Doggone it, I was going to be all over that...too late I suppose.


----------



## PerchOnly (Oct 24, 2007)

Dude, your not too late. You can still do my laundry.:lol::lol::lol:


----------



## Fix_F16 (Feb 15, 2006)

I know people have done this for years ... but after cleaning my first bird and seeing all the bugs (lice) crawling all over, I don't sling them over my shoulder anymore. I pack a hefty bag in my vest and put the whole thing in there.


----------



## HunterHawk (Dec 8, 2005)

ahhh hush perch only... you are probably a perch milker :lol:


----------



## Ferris_StateHunter (Apr 24, 2006)

my mommy washes my clothes too, but Why wash blood off your camos?? whats the fun in that!


----------



## MPT (Oct 7, 2004)

So are you saying I won't have to scrub the car seat for 4 hours if I do this?


----------



## Craig M (May 17, 2000)

mwakely said:


> It's almost that time boys! I'd like to pass on a trick my Dad showed me. After you kill your bird and tag it you sling it over your shoulder and proudly march back to camp only to find blood all over the back of your pants and boots. Take a rubber band and an empty plastic bread bag and secure the bag around the birds head with the rubber band! Wa-La blood free pants!
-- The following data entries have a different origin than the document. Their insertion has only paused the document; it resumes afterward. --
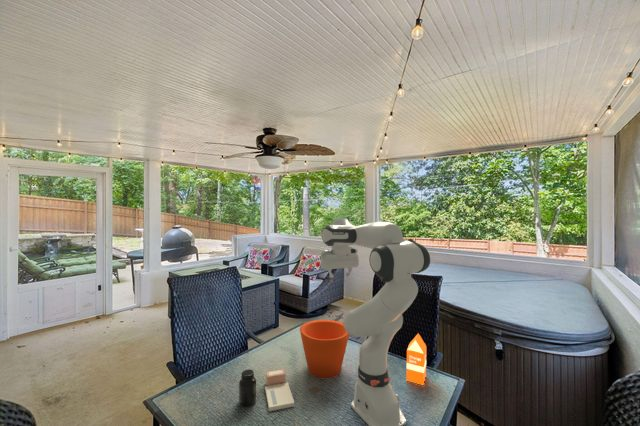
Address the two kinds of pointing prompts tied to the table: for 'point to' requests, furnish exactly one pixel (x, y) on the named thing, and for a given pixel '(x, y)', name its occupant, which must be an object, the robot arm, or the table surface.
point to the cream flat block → (279, 396)
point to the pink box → (275, 377)
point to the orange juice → (416, 361)
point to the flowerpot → (324, 347)
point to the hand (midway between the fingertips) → (339, 276)
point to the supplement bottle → (247, 389)
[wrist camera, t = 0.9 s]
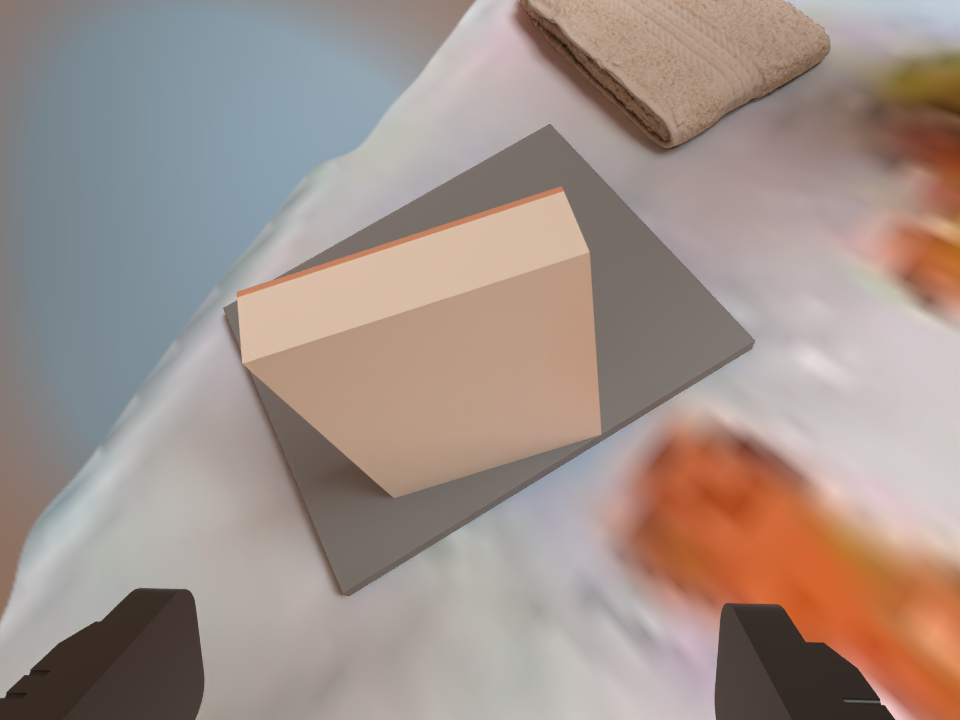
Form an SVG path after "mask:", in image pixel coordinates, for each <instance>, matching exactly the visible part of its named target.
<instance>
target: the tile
mask: <svg viewBox="0 0 960 720" xmlns="http://www.w3.org/2000/svg"><path fill="white" fill-rule="evenodd" d="M237 303H238V316H239V329H240V342H241V355H242V364H243V365H244V366H245V367H246V368H248V369H249V370H250V371H251V372H252V373H253V374H254V375H255V376H257V377H258V378H259V379H260V380H261V381H262V382H263V383H264V384H266V385H267V386H268V387H269V388H270V389H271V390H272V391H273V392H275V393H276V394H277V395H278V396H279V397H280V398H281V399H283V400H284V401H285V402H286V403H287V404H288V405H289V406H290V407H292V408H293V409H294V410H295V411H296V412H297V413H298V414H299V415H301V416H302V417H303V418H304V419H305V420H306V421H307V422H308V423H310V424H311V425H312V426H313V427H314V428H315V429H316V430H317V431H319V432H320V433H321V434H322V435H323V436H324V437H325V438H326V439H328V440H329V441H330V442H331V443H332V444H333V445H334V446H335V447H337V448H338V449H339V450H340V451H341V452H342V453H343V454H344V455H346V456H347V457H348V458H349V459H350V460H351V461H352V462H354V463H355V464H356V465H357V466H358V467H359V468H360V469H361V470H363V471H364V472H365V473H366V474H367V475H368V476H369V477H370V478H372V479H373V480H374V481H375V482H376V483H377V484H378V485H379V486H381V487H382V488H383V489H384V490H385V491H386V492H387V493H388V494H390V495H391V496H392V497H393V498H397V497H400V496H403V495H407V494H410V493H413V492H416V491H420V490H423V489H426V488H429V487H433V486H436V485H439V484H442V483H446V482H449V481H452V480H455V479H459V478H462V477H465V476H468V475H472V474H475V473H478V472H481V471H485V470H488V469H491V468H495V467H498V466H501V465H504V464H508V463H511V462H514V461H517V460H521V459H524V458H527V457H530V456H534V455H537V454H540V453H543V452H547V451H550V450H553V449H556V448H560V447H563V446H566V445H569V444H573V443H576V442H579V441H582V440H586V439H589V438H592V437H596V436H599V435H602V434H601V419H600V403H599V388H598V372H597V357H596V341H595V326H594V311H593V295H592V280H591V264H590V252H589V249H588V247H587V245H586V242H585V240H584V238H583V235H582V233H581V230H580V228H579V226H578V223H577V221H576V219H575V216H574V214H573V212H572V209H571V207H570V205H569V202H568V200H567V197H566V195H565V193H564V190H563V188H562V186H561V187H557V188H554V189H551V190H548V191H545V192H542V193H539V194H536V195H533V196H530V197H527V198H524V199H521V200H518V201H515V202H511V203H508V204H505V205H502V206H499V207H496V208H493V209H490V210H487V211H484V212H481V213H478V214H475V215H472V216H469V217H466V218H462V219H459V220H456V221H453V222H450V223H447V224H444V225H441V226H438V227H435V228H432V229H429V230H426V231H423V232H420V233H416V234H413V235H410V236H407V237H404V238H401V239H398V240H395V241H392V242H389V243H386V244H383V245H380V246H377V247H374V248H371V249H367V250H364V251H361V252H358V253H355V254H352V255H349V256H346V257H343V258H340V259H337V260H334V261H331V262H328V263H325V264H321V265H318V266H315V267H312V268H309V269H306V270H303V271H300V272H297V273H294V274H291V275H288V276H285V277H282V278H279V279H276V280H272V281H269V282H266V283H263V284H260V285H257V286H254V287H251V288H248V289H245V290H242V291H239V292H237Z"/></svg>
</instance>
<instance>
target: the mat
mask: <svg viewBox="0 0 960 720" xmlns="http://www.w3.org/2000/svg"><path fill="white" fill-rule="evenodd" d="M561 186H562V188H563V190H564V193H565V195H566V197H567V200H568V202H569V205H570V207H571V209H572V212H573V214H574V216H575V219H576V221H577V223H578V226H579V228H580V230H581V233H582V235H583V238H584V240H585V242H586V245H587V247H588V249H589V252H590V264H591V280H592V295H593V311H594V326H595V341H596V357H597V372H598V388H599V403H600V419H601V434H602V435H599V436H596V437H592V438H589V439H586V440H582V441H579V442H576V443H573V444H569V445H566V446H563V447H560V448H556V449H553V450H550V451H547V452H543V453H540V454H537V455H534V456H530V457H527V458H524V459H521V460H517V461H514V462H511V463H508V464H504V465H501V466H498V467H495V468H491V469H488V470H485V471H481V472H478V473H475V474H472V475H468V476H465V477H462V478H459V479H455V480H452V481H449V482H446V483H442V484H439V485H436V486H433V487H429V488H426V489H423V490H420V491H416V492H413V493H410V494H407V495H403V496H400V497H397V498H393V497H392V496H391V495H390V494H388V493H387V492H386V491H385V490H384V489H383V488H382V487H381V486H379V485H378V484H377V483H376V482H375V481H374V480H373V479H372V478H370V477H369V476H368V475H367V474H366V473H365V472H364V471H363V470H361V469H360V468H359V467H358V466H357V465H356V464H355V463H354V462H352V461H351V460H350V459H349V458H348V457H347V456H346V455H344V454H343V453H342V452H341V451H340V450H339V449H338V448H337V447H335V446H334V445H333V444H332V443H331V442H330V441H329V440H328V439H326V438H325V437H324V436H323V435H322V434H321V433H320V432H319V431H317V430H316V429H315V428H314V427H313V426H312V425H311V424H310V423H308V422H307V421H306V420H305V419H304V418H303V417H302V416H301V415H299V414H298V413H297V412H296V411H295V410H294V409H293V408H292V407H290V406H289V405H288V404H287V403H286V402H285V401H284V400H283V399H281V398H280V397H279V396H278V395H277V394H276V393H275V392H273V391H272V390H271V389H270V388H269V387H268V386H267V385H266V384H264V383H263V382H262V381H261V380H260V379H259V378H258V377H257V376H255V375H254V374H253V373H252V372H251V371H250V370H249V371H250V374H251V376H252V379H253V381H254V383H255V386H256V388H257V391H258V393H259V395H260V398H261V400H262V402H263V405H264V407H265V410H266V412H267V414H268V417H269V419H270V422H271V424H272V426H273V429H274V431H275V434H276V436H277V438H278V441H279V443H280V445H281V448H282V450H283V453H284V455H285V457H286V460H287V462H288V465H289V467H290V469H291V472H292V474H293V477H294V479H295V481H296V484H297V486H298V489H299V491H300V493H301V496H302V498H303V500H304V503H305V505H306V508H307V510H308V512H309V515H310V517H311V520H312V522H313V524H314V527H315V529H316V532H317V534H318V536H319V539H320V541H321V543H322V546H323V548H324V551H325V553H326V555H327V558H328V560H329V563H330V565H331V567H332V570H333V572H334V575H335V577H336V579H337V582H338V584H339V587H340V589H341V591H342V594H345V595H348V596H350V595H351V594H353V593H355V592H356V591H358V590H360V589H361V588H363V587H364V586H366V585H368V584H369V583H371V582H373V581H374V580H376V579H377V578H379V577H381V576H382V575H384V574H386V573H387V572H389V571H390V570H392V569H394V568H395V567H397V566H399V565H400V564H402V563H403V562H405V561H407V560H408V559H410V558H412V557H413V556H415V555H417V554H418V553H420V552H421V551H423V550H425V549H426V548H428V547H430V546H431V545H433V544H434V543H436V542H438V541H439V540H441V539H443V538H444V537H446V536H447V535H449V534H451V533H452V532H454V531H456V530H457V529H459V528H460V527H462V526H464V525H465V524H467V523H469V522H470V521H472V520H474V519H475V518H477V517H478V516H480V515H482V514H483V513H485V512H487V511H488V510H490V509H491V508H493V507H495V506H496V505H498V504H500V503H501V502H503V501H504V500H506V499H508V498H509V497H511V496H513V495H514V494H516V493H517V492H519V491H521V490H522V489H524V488H526V487H527V486H529V485H530V484H532V483H534V482H535V481H537V480H539V479H540V478H542V477H544V476H545V475H547V474H548V473H550V472H552V471H553V470H555V469H557V468H558V467H560V466H561V465H563V464H565V463H566V462H568V461H570V460H571V459H573V458H574V457H576V456H578V455H579V454H581V453H583V452H584V451H586V450H587V449H589V448H591V447H592V446H594V445H596V444H597V443H599V442H600V441H602V440H604V439H605V438H607V437H609V436H610V435H612V434H614V433H615V432H617V431H618V430H620V429H622V428H623V427H625V426H627V425H628V424H630V423H631V422H633V421H635V420H636V419H638V418H640V417H641V416H643V415H644V414H646V413H648V412H649V411H651V410H653V409H654V408H656V407H657V406H659V405H661V404H662V403H664V402H666V401H667V400H669V399H671V398H672V397H674V396H675V395H677V394H679V393H680V392H682V391H684V390H685V389H687V388H688V387H690V386H692V385H693V384H695V383H697V382H698V381H700V380H701V379H703V378H705V377H706V376H708V375H710V374H711V373H713V372H714V371H716V370H718V369H719V368H721V367H723V366H724V365H726V364H727V363H729V362H731V361H732V360H734V359H736V358H737V357H739V356H741V355H742V354H744V353H745V352H747V351H749V350H750V349H752V347H753V344H754V342H755V340H754V339H753V338H752V337H751V336H750V335H749V334H748V333H747V331H746V330H745V329H744V328H743V327H742V326H741V325H740V324H739V323H738V322H737V321H736V320H735V319H734V318H733V317H732V316H731V315H730V314H729V312H728V311H727V310H726V309H725V308H724V307H723V306H722V305H721V304H720V303H719V302H718V301H717V300H716V299H715V298H714V297H713V296H712V294H711V293H710V292H709V291H708V290H707V289H706V288H705V287H704V286H703V285H702V284H701V283H700V282H699V281H698V280H697V279H696V278H695V277H694V275H693V274H692V273H691V272H690V271H689V270H688V269H687V268H686V267H685V266H684V265H683V264H682V263H681V262H680V261H679V260H678V259H677V258H676V256H675V255H674V254H673V253H672V252H671V251H670V250H669V249H668V248H667V247H666V246H665V245H664V244H663V243H662V242H661V241H660V240H659V238H658V237H657V236H656V235H655V234H654V233H653V232H652V231H651V230H650V229H649V228H648V227H647V226H646V225H645V224H644V223H643V222H642V221H641V219H640V218H639V217H638V216H637V215H636V214H635V213H634V212H633V211H632V210H631V209H630V208H629V207H628V206H627V205H626V204H625V203H624V201H623V200H622V199H621V198H620V197H619V196H618V195H617V194H616V193H615V192H614V191H613V190H612V189H611V188H610V187H609V186H608V185H607V184H606V182H605V181H604V180H603V179H602V178H601V177H600V176H599V175H598V174H597V173H596V172H595V171H594V170H593V169H592V168H591V167H590V166H589V164H588V163H587V162H586V161H585V160H584V159H583V158H582V157H581V156H580V155H579V154H578V153H577V152H576V151H575V150H574V149H573V148H572V147H571V145H570V144H569V143H568V142H567V141H566V140H565V139H564V138H563V137H562V136H561V135H560V134H559V133H558V132H557V131H556V130H555V129H554V127H553V126H552V125H551V124H549V125H547V126H545V127H544V128H542V129H540V130H538V131H536V132H535V133H533V134H531V135H529V136H528V137H526V138H524V139H522V140H521V141H519V142H517V143H515V144H513V145H512V146H510V147H508V148H506V149H505V150H503V151H501V152H499V153H497V154H496V155H494V156H492V157H490V158H489V159H487V160H485V161H483V162H481V163H480V164H478V165H476V166H474V167H473V168H471V169H469V170H467V171H466V172H464V173H462V174H460V175H458V176H457V177H455V178H453V179H451V180H450V181H448V182H446V183H444V184H442V185H441V186H439V187H437V188H435V189H434V190H432V191H430V192H428V193H427V194H425V195H423V196H421V197H419V198H418V199H416V200H414V201H412V202H411V203H409V204H407V205H405V206H403V207H402V208H400V209H398V210H396V211H395V212H393V213H391V214H389V215H387V216H386V217H384V218H382V219H380V220H379V221H377V222H375V223H373V224H372V225H370V226H368V227H366V228H364V229H363V230H361V231H359V232H357V233H356V234H354V235H352V236H350V237H348V238H347V239H345V240H343V241H341V242H340V243H338V244H336V245H334V246H333V247H331V248H329V249H327V250H325V251H324V252H322V253H320V254H318V255H317V256H315V257H313V258H311V259H309V260H308V261H306V262H304V263H302V264H301V265H299V266H297V267H295V268H293V269H292V270H290V271H288V272H286V273H285V274H283V275H281V276H279V277H278V278H276V279H279V278H282V277H285V276H288V275H291V274H294V273H297V272H300V271H303V270H306V269H309V268H312V267H315V266H318V265H321V264H325V263H328V262H331V261H334V260H337V259H340V258H343V257H346V256H349V255H352V254H355V253H358V252H361V251H364V250H367V249H371V248H374V247H377V246H380V245H383V244H386V243H389V242H392V241H395V240H398V239H401V238H404V237H407V236H410V235H413V234H416V233H420V232H423V231H426V230H429V229H432V228H435V227H438V226H441V225H444V224H447V223H450V222H453V221H456V220H459V219H462V218H466V217H469V216H472V215H475V214H478V213H481V212H484V211H487V210H490V209H493V208H496V207H499V206H502V205H505V204H508V203H511V202H515V201H518V200H521V199H524V198H527V197H530V196H533V195H536V194H539V193H542V192H545V191H548V190H551V189H554V188H557V187H561ZM276 279H274V280H276ZM223 309H224V312H225V314H226V316H227V319H228V321H229V324H230V326H231V328H232V331H233V333H234V336H235V338H236V340H237V343H238V345H239V348H240V350H241V342H240V329H239V316H238V303H237V301H235V302H233V303H231V304H230V305H228V306H226V307H224V308H223Z"/></svg>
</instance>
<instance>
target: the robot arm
mask: <svg viewBox="0 0 960 720" xmlns="http://www.w3.org/2000/svg"><path fill="white" fill-rule="evenodd" d="M203 692H204V669H203V661H202V653H201V645H200V637H199V629H198V621H197V613H196V605H195V600H194V597H193V595H192V593H191V592H190V591H189V590H186V589H151V588H139V589H135V590H133V591H132V592H131V593H130V594H129V595H128V596H126V597H125V598H124V599H123V600H122V601H121V602H120V603H119V604H118V605H117V606H116V607H115V608H114V609H113V610H112V611H111V612H110V613H109V614H108V615H107V616H106V617H105V618H104V619H103V620H102V621H101V622H94V623H93V624H91V625H89V626H87V627H86V628H84V629H82V630H81V631H79V632H77V633H76V634H74V635H72V636H71V637H69V638H67V639H66V640H64V641H62V642H60V643H59V644H58V645H57V646H56V647H54V648H53V649H52V650H51V651H50V652H49V653H48V654H47V655H46V656H45V657H44V658H43V659H42V660H41V661H40V662H38V663H37V664H36V665H35V666H34V667H33V668H32V669H31V671H30V674H29V675H25V676H23V677H22V678H21V679H20V680H19V681H18V682H17V683H16V684H15V685H14V686H13V687H12V688H11V689H10V690H9V691H7V692H6V693H7V694H6V697H5V698H0V720H195V719H196V716H197V714H198V711H199V709H200V705H201V702H202V697H203ZM715 713H716V720H895V719H894V718H893V716H892V715H891V713H890V712H889V711H888V709H887V708H886V707H885V705H881V703H880V698H879V697H878V696H877V694H876V693H875V692H874V690H873V689H872V687H871V686H870V685H869V683H868V682H867V681H866V679H865V678H864V677H863V675H862V674H861V672H860V671H859V670H858V668H856V667H855V666H854V665H852V664H851V663H850V662H848V661H847V660H846V659H844V658H843V657H842V656H840V655H839V654H838V653H837V652H835V651H834V650H833V649H831V648H830V647H829V646H827V645H826V644H825V643H814V642H805V640H804V639H803V637H802V636H801V634H800V633H799V631H798V630H797V628H796V627H795V625H794V624H793V622H792V620H791V619H790V617H789V616H788V614H787V613H786V611H785V610H784V609H783V607H781V606H780V605H778V604H735V603H726V604H725V605H724V606H723V608H722V612H721V619H720V631H719V644H718V657H717V670H716V683H715Z"/></svg>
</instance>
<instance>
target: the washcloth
mask: <svg viewBox="0 0 960 720" xmlns="http://www.w3.org/2000/svg"><path fill="white" fill-rule="evenodd" d="M520 2H521V5H522V6H523V7H524V10H525V11H527V12H528V15H531V17H532V22H533V24H534V25H535V26H537V27H538V30H539V31H540V32H542V34H543V36H544V37H545V38H546V40H547V41H548V42H549V43H550V44H551V45H553V47H554V48H556V50H557V51H559V52H560V53H561V54H562V55H563V56H564V57H565V58H566V59H567V60H568V61H569V62H570V63H571V64H572V65H573V66H574V67H575V68H576V69H577V70H578V71H579V72H580V73H581V74H582V75H583V76H584V77H585V78H587V79H588V81H590V82H591V83H592V84H593V85H594V86H595V87H596V88H597V89H598V90H599V91H600V92H601V93H603V94H604V95H605V96H606V97H607V98H608V99H609V100H610V101H611V102H612V103H613V104H615V105H616V106H617V107H618V108H619V109H620V110H621V111H622V112H623V113H624V114H625V115H626V116H627V117H628V118H629V119H630V120H631V121H632V122H633V123H634V124H635V125H636V126H637V127H638V128H639V129H640V130H641V131H642V132H643V133H644V134H646V135H647V137H648V138H650V139H651V140H652V141H653V142H654V143H656V144H658V145H659V146H660V147H663V148H671V147H673V146H677V145H679V144H682V143H684V142H685V141H687V140H690V139H691V138H693V137H695V136H697V135H699V134H700V133H701V132H702V131H704V130H706V129H708V128H709V127H711V126H713V125H714V124H715V123H716V122H717V121H718V120H719V119H720V117H723V116H724V115H725V114H727V113H728V112H729V111H732V110H734V109H736V108H737V107H739V106H741V105H744V104H745V103H747V102H748V101H749V100H751V99H753V98H762V97H764V96H765V95H766V94H767V93H769V92H772V91H773V90H775V89H776V88H777V87H780V86H782V85H784V84H785V83H786V82H788V81H790V80H792V79H794V78H795V77H796V76H799V75H801V74H802V73H803V72H805V71H807V70H809V69H810V68H811V67H813V66H814V65H816V64H818V63H819V62H820V61H821V60H823V59H824V58H825V56H826V55H828V54H829V51H830V39H829V36H828V35H826V34H825V32H824V28H823V27H822V26H820V25H819V24H815V23H814V22H813V21H812V20H810V19H809V18H808V16H805V15H804V14H803V13H802V12H801V11H798V10H796V9H795V7H793V5H792V4H790V3H786V2H784V1H783V0H520Z"/></svg>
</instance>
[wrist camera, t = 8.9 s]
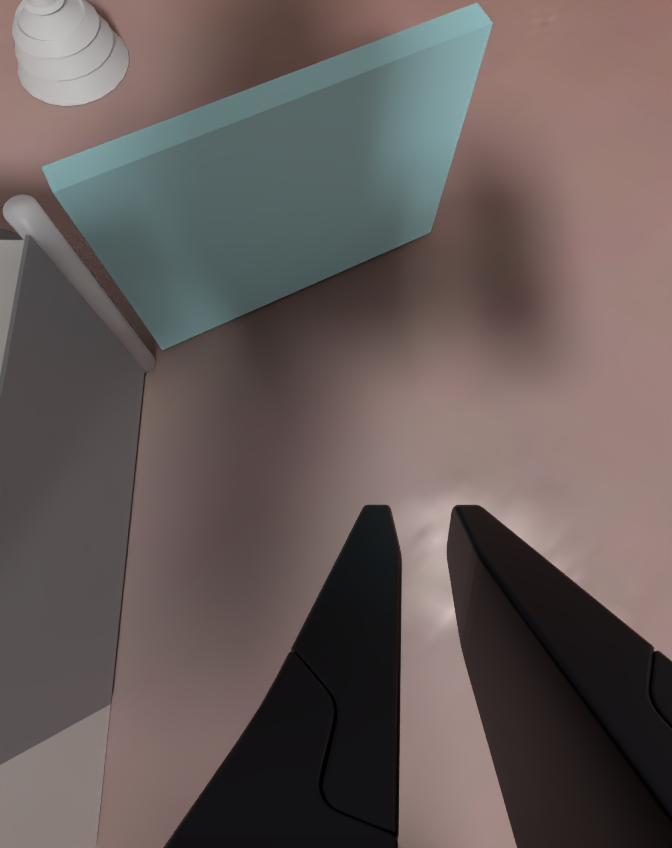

Your one of them Orvis type guy's ain't ya? I bet you got ironed underware too.:16suspect

I have to agree with everyone else, a little blood clothes, home carpet, seat of the vehicle to transfter to your wife's clothes before a big meeting is not a bad thing.:evilsmile


----------



## FREEPOP (Apr 11, 2002)

Wear it like a badge of honor


----------



## 00Buckshot69 (Dec 30, 2007)

HunterHawk said:


> and where is the fun in that :lol:... thats the way my mom knows i am successful most the time because i throw them in the laundry room like that and she freaks out for some reason
> 
> good tip though


 
If mommy is still doing your laundry is she still wiping you butt???

Sorry!!! I had to say it. My wife would kill me if I put bloody hunting gear in the laundry basket.


----------



## Ferris_StateHunter (Apr 24, 2006)

00Buckshot69 said:


> My wife would kill me if I put bloody hunting gear in the laundry basket.


 
all the more reason to not get married, and have a few dogs to keep you company, long live bloody pants!


----------



## HunterHawk (Dec 8, 2005)

00buck.... have you been looking in my windows at home:yikes:.... youuuuuuuu sicko....


----------



## mwakely (Jan 7, 2004)

Wow what did I start? Well guys blood free pants are a good thing if 1.) Your mother is no longer around (mines been gone 5 years) 2.) Why create a mess if ya don't have too my wife NEVER complains when I go hunting why give her a reason 3.) Who needs a RED BADGE OF COURAGE to show off. Now lets go out and get one more scouting trip in before opening day.


----------